No doubt is a product of the Chicago political machine (see his getting the petitions of his local political opponents disqualified, even though Obama himself preaches that judges should operate to “help the little guy” - Obama certainly wanted a judge to deliver cold, hard justice when it meant winning a local election).

Certainly not, but in tough times - uncertainty abroad with opportunistic brigands, financial meltdown at home, energy woes - someone of his shallow temperment is a bad idea in the White House. After all, after seeing how an unqualified, rudely educated hockey mom can get in his head as bad as she has, no one should have any confidence Obama could handles himself with adroitness and strength in real crises.

Michelle Obama comes off as an angry harpy - I suspect she is nicer in person.

Obama is very intelligent - although I have to say his intelligence was oversold. I think the bloom is off the rose w/r/t to his brilliance after we have seen him on the campaign trail. Still, he is a bright guy - but he has nowhere near Bill Clinton’s brains or talents.

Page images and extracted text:
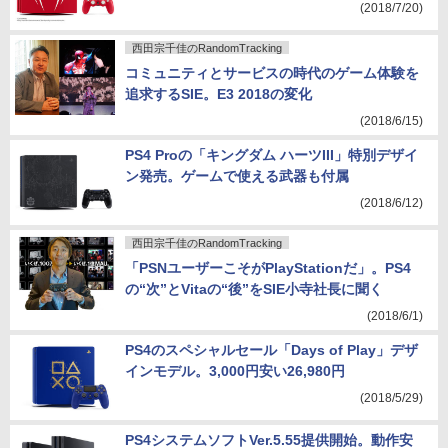
(2018/7/20)
西田宗千佳のRandomTracking
コミュニティとサービスの時代のゲーム体験を
追求するSIE。E3 2018の変化
(2018/6/15)
PS4 Proの「キングダム ハーツIII」特別デザイ
ン発売。ゲームで使える武器も付属
(2018/6/12)
西田宗千佳のRandomTracking
「PSNユーザーこそがPlayStationだ」。PS4
の“次”とVitaの“後”をSIE小寺社長に聞く
(2018/6/1)
PS4のスペシャルセール「Days of Play」デザ
インモデル。3,000円安い26,980円
(2018/5/29)
PS4システムソフトVer.5.55提供開始。動作安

[WHAT TO PRODUCE]:
Answer these questions from the commentary on Obama:
(a) What political machine does the writer call Obama a product of?
(b) What three problems does the writer list as signs of tough times?
(c) Whose brains and talents does the writer say Obama comes nowhere near?

[SOLVED EXERCISE]:
(a) The Chicago political machine.
(b) Uncertainty abroad with opportunistic brigands, financial meltdown at home, and energy woes.
(c) Bill Clinton's.